Yes, exactly. I'm not assuming you don't know the following, but someone else reading your thread might not: Think of the required plumbing line as the same thing as a drain under your sink. Go have a look. See that u-shaped bit of drain? That's a p-trap. It traps a bit of water in the bottom of the U, and that keeps sewer gases from backing up through the pipe and leaking into your living space. That's why, even though your drain is connected to the sewer, it doesn't stink up your house.
So your city wants the same setup, a similar drain line, starting at your pool pad and connected to your sewer, just as your sink's drain is. The line at your pad is not connected to anything at the pad. It's not connected to your pool in any way. I'm guessing it'll have some sort of cap on it. So if you have a filter that required backwashing, that backwash line would be connected to the p-trap, either permanently or temporarily (I'm not sure how that all works), so that when you back wash the filter, the waste water and all the crud you're cleaning out of the filter will run into the sewer, instead of onto your dirt, or wherever. Just as if you poured it down your sink.

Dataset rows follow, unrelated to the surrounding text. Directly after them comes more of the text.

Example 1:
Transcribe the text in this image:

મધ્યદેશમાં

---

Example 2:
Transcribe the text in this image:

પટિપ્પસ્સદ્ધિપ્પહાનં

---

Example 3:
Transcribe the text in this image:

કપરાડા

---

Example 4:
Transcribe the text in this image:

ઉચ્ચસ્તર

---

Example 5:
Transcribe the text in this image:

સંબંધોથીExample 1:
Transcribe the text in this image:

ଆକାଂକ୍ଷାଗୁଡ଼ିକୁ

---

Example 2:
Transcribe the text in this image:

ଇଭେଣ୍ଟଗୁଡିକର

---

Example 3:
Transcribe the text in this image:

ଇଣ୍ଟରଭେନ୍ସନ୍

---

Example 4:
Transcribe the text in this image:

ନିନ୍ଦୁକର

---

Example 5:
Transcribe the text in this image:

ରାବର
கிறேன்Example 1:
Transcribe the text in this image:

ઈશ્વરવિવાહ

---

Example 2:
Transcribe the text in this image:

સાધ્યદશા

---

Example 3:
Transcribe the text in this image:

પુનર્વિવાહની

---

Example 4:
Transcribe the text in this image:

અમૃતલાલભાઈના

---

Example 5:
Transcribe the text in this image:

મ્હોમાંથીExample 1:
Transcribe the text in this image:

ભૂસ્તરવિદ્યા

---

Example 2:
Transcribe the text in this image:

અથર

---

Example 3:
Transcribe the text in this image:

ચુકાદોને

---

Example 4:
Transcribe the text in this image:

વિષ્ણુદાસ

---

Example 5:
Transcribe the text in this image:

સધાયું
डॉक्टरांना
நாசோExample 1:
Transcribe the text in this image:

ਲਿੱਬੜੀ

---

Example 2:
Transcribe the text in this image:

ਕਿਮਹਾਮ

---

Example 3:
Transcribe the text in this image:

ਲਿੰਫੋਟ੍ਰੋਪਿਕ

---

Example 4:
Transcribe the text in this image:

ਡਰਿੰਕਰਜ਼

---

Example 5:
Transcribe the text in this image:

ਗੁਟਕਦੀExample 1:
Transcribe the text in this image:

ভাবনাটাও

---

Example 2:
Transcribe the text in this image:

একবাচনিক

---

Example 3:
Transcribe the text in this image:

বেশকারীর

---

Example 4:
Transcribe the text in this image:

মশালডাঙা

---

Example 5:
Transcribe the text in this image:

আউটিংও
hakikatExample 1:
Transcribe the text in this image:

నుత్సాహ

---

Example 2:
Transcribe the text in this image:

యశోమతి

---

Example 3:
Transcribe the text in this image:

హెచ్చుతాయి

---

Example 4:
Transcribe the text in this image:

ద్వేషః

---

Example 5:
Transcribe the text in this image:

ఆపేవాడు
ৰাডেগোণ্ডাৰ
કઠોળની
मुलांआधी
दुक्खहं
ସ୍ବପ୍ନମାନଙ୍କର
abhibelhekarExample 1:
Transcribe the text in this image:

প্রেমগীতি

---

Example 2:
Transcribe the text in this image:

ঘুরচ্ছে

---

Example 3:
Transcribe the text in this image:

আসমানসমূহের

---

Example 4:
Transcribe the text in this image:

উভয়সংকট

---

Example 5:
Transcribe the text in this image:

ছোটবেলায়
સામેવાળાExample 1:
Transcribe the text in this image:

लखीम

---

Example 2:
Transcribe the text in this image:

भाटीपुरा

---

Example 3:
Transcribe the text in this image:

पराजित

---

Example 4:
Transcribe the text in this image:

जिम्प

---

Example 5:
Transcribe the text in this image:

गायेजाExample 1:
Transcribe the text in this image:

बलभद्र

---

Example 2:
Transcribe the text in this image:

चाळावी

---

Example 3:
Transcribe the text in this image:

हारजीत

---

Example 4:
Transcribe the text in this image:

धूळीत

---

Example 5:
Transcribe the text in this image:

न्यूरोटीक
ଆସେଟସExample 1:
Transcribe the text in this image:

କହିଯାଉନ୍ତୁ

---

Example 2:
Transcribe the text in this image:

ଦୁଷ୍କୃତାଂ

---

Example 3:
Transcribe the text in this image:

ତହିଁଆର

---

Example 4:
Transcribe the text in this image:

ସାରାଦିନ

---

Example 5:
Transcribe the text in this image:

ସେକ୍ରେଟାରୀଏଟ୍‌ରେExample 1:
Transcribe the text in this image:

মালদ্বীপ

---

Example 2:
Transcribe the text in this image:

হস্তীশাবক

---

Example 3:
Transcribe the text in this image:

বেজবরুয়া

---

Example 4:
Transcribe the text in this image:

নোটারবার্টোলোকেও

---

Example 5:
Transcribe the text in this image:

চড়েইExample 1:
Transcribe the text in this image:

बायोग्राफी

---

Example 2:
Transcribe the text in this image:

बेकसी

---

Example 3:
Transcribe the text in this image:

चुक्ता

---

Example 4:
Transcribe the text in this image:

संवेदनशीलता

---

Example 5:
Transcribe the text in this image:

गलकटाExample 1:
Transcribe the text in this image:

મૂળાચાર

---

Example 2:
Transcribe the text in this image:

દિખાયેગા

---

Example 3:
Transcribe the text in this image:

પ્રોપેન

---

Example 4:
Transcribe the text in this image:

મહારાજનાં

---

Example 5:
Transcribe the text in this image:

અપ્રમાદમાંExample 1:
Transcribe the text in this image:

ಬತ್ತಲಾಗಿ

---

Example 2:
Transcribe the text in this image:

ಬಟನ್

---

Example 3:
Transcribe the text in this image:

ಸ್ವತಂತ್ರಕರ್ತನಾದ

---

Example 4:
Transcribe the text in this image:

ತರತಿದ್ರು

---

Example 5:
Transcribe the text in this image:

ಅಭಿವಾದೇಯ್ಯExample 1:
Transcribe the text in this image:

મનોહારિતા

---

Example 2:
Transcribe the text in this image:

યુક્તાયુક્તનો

Similarly, the city probably doesn't want you emptying your pool down a hill, or into a creek, or down your street into a storm drain. They want you to empty your pool into the sewer system. So if you had to drain your pool, you'd connect the pump doing the work to a hose and run that hose to the p-trap line, temporarily, and pump the pool water into the sewer, just as if you're pouring it down your sink.
So it's actually a convenience to have it there, and you'll probably use if from time to time, even though you have a cartridge filter.

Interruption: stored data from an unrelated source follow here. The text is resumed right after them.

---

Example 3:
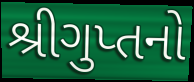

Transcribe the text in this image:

શ્રીગુપ્તનો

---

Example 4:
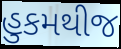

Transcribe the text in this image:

હુકમથીજ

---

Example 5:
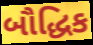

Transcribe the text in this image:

બૌદ્ધિક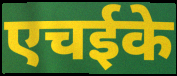
एचईकेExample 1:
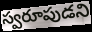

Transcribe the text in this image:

స్వరూపుడని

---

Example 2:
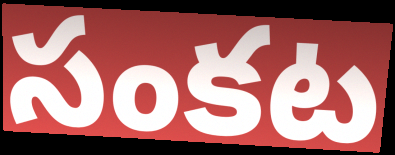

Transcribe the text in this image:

సంకట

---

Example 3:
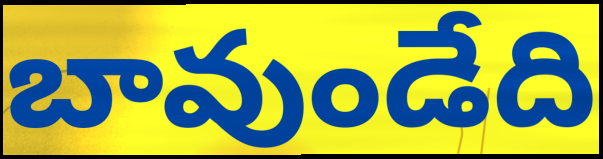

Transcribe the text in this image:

బావుండేది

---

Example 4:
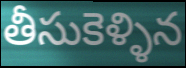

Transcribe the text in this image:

తీసుకెళ్ళిన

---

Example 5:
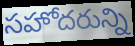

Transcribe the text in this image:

సహోదరున్ని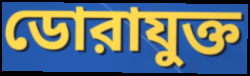
ডোরাযুক্তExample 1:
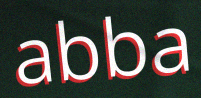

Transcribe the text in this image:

abba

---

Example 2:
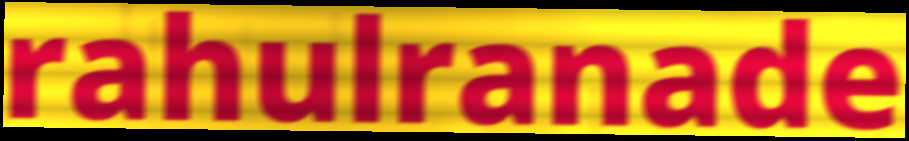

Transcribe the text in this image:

rahulranade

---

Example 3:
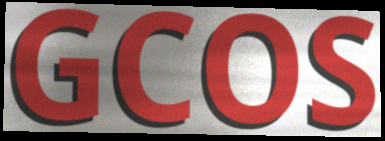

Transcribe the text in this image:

GCOS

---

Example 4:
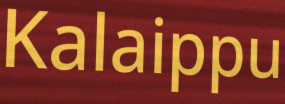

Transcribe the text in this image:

Kalaippu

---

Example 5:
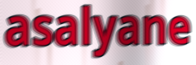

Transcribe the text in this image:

asalyane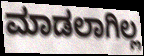
ಮಾಡಲಾಗಿಲ್ಲ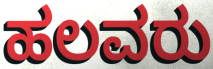
ಹಲವರುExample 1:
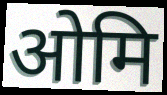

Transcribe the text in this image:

ओमि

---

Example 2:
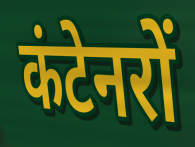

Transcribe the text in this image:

कंटेनरों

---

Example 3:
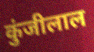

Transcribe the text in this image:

कुंजीलाल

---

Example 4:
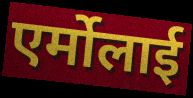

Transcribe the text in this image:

एर्मोलाई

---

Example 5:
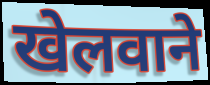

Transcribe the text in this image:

खेलवाने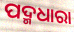
ପଦ୍ମଧାରାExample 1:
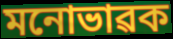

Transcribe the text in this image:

মনোভাৱক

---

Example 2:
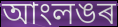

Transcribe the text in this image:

আংলঙৰ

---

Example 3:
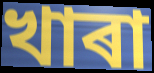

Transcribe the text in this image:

খাৰা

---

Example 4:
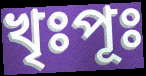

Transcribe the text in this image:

খৃঃপূঃ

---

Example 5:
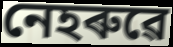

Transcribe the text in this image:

নেহৰুৱে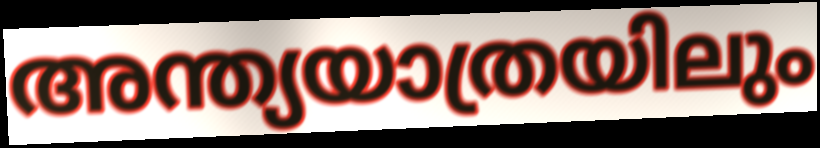
അന്ത്യയാത്രയിലും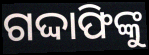
ଗଦ୍ଦାଫିଙ୍କୁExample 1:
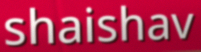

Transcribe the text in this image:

shaishav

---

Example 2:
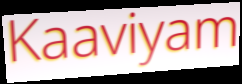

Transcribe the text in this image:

Kaaviyam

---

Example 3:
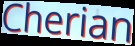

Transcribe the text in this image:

Cherian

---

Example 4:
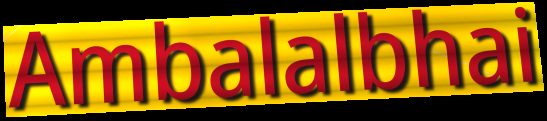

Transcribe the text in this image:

Ambalalbhai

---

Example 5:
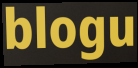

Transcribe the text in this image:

bloguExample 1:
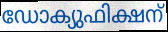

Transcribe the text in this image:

ഡോക്യുഫിക്ഷന്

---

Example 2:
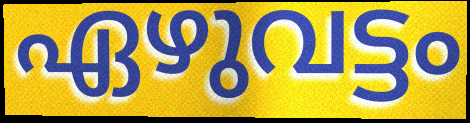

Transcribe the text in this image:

ഏഴുവട്ടം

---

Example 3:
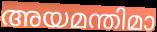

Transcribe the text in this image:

അയമന്തിമാ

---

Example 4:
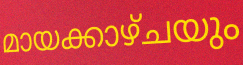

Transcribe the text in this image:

മായക്കാഴ്ചയും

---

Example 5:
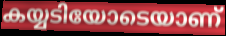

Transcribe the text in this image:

കയ്യടിയോടെയാണ്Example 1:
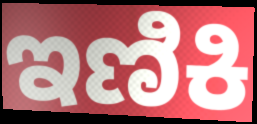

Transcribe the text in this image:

ಇಣಿಕಿ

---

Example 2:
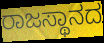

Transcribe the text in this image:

ರಾಜಸ್ಥಾನದ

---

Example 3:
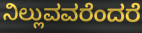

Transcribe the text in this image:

ನಿಲ್ಲುವವರೆಂದರೆ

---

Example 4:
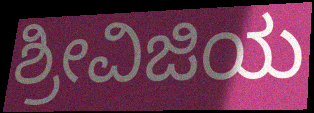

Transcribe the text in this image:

ಶ್ರೀವಿಜಿಯ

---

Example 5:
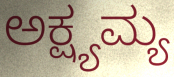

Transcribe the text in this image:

ಅಕ್ಷ್ಯಮ್ಯ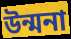
উন্মনাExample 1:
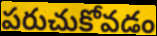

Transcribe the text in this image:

పరుచుకోవడం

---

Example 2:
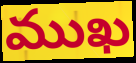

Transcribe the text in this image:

ముఖ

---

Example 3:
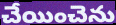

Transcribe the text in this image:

చేయించెను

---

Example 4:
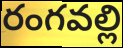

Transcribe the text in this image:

రంగవల్లి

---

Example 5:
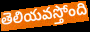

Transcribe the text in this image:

తెలియవస్తోంది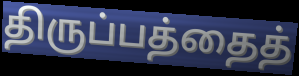
திருப்பத்தைத்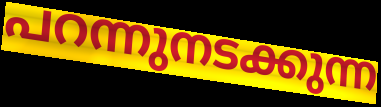
പറന്നുനടക്കുന്നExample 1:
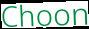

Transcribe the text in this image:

Choon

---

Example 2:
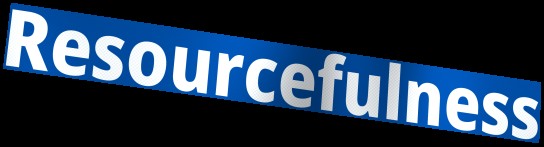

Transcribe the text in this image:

Resourcefulness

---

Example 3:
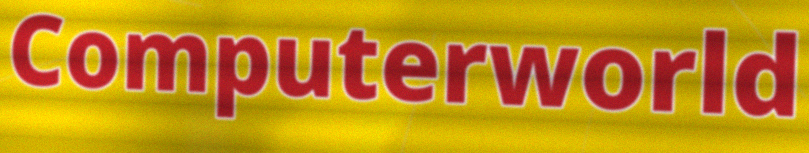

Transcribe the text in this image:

Computerworld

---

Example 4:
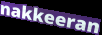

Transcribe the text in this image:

nakkeeran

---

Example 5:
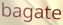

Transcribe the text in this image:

bagate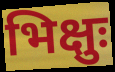
भिक्षुःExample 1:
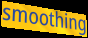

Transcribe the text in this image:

smoothing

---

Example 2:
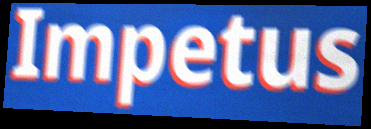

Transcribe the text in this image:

Impetus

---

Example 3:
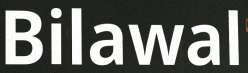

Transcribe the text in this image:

Bilawal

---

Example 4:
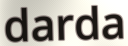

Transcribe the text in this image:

darda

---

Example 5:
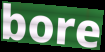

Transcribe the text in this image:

bore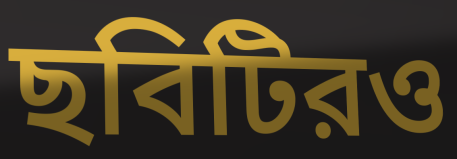
ছবিটিরও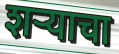
शर्‍याचाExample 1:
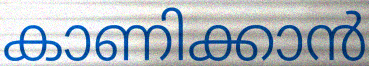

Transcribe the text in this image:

കാണിക്കാൻ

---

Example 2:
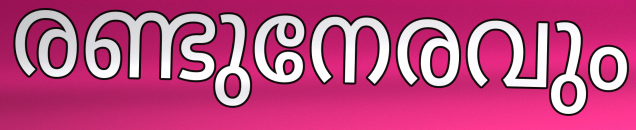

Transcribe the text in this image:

രണ്ടുനേരവും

If the city didn't insist they be installed at the pad, and merely enacted a statute that required everyone to empty their pool into their sewer, it'd likely get ignored, because there's no convenient way to pump a pool into your sewer pipe, and everybody would just empty their pools into the street, which would run down the street to the storm drain and probably pollute some river or lake down stream somewhere. By forcing people to install this sewer line at the pad, the city is hoping more people will likely use it. The p-trap is intended to seal off the pipe from sewer gas, so it doesn't stink up your yard. If you do ever smell it, it's because the water in the p-trap finally evaporated, and you run a hose down it for a few seconds to fill the trap up again.

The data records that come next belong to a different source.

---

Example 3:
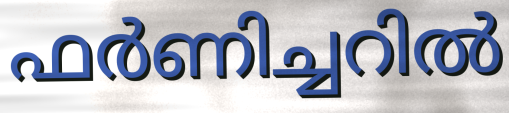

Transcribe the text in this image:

ഫർണിച്ചറിൽ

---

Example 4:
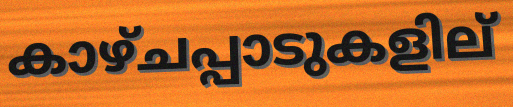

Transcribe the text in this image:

കാഴ്ചപ്പാടുകളില്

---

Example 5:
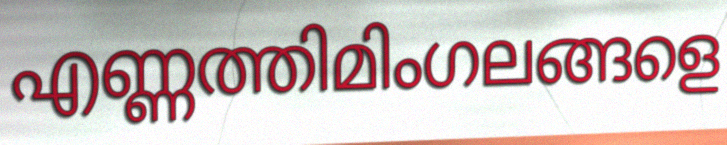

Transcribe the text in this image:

എണ്ണത്തിമിംഗലങ്ങളെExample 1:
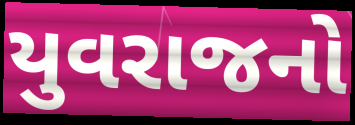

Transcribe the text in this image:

યુવરાજનો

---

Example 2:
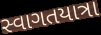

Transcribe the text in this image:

સ્વાગતયાત્રા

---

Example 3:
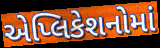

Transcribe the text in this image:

એપ્લિકેશનોમાં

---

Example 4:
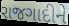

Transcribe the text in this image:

રાજગાદીને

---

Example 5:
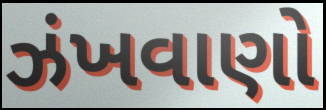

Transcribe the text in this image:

ઝંખવાણોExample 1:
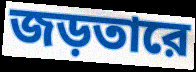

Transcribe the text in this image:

জড়তারে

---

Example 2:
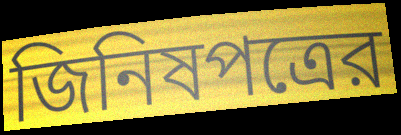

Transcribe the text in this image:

জিনিষপত্রের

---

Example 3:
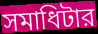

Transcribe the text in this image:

সমাধিটার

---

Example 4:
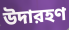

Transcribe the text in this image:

উদারহণ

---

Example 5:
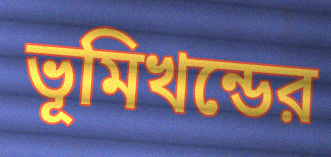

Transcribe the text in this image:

ভূমিখন্ডেরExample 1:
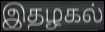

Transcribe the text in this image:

இதழகல்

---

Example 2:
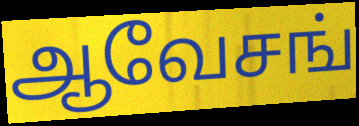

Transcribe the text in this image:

ஆவேசங்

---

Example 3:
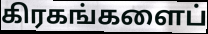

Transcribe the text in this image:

கிரகங்களைப்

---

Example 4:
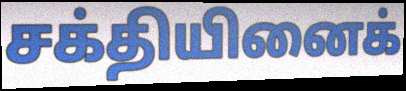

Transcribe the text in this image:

சக்தியினைக்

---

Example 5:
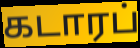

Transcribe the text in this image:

கடாரப்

One more thing to remember: if you don't have a spankin' clean sewer line, maybe it's plugged up with tree roots or something, and you start pumping a pool's worth of water into it, at the kind of volume and pressure a pool pump is capable of, that much water will hit the clog and have nowhere to go. Nowhere, that is, except backwards: right back up your p-trap line, and unfortunately, right back up every other line, too: sinks, tubs, toilets, etc. So if/when you pump water into the thing, be aware of this possibility, and start slow, have someone inside watching the sink/tub/toilet closest to your sewer line, ready to shout if things go wrong.
It'd be prudent to call your water company (or sewer company?) and ask about all this, before you drain your pool into the p-trap. It's possible they only want backwashing to go into the sewer, and a full pool drain to go somewhere else, or pretreated in some way. Each city is different.
That's about all I know on the subject, and some of that I didn't even have to make up!!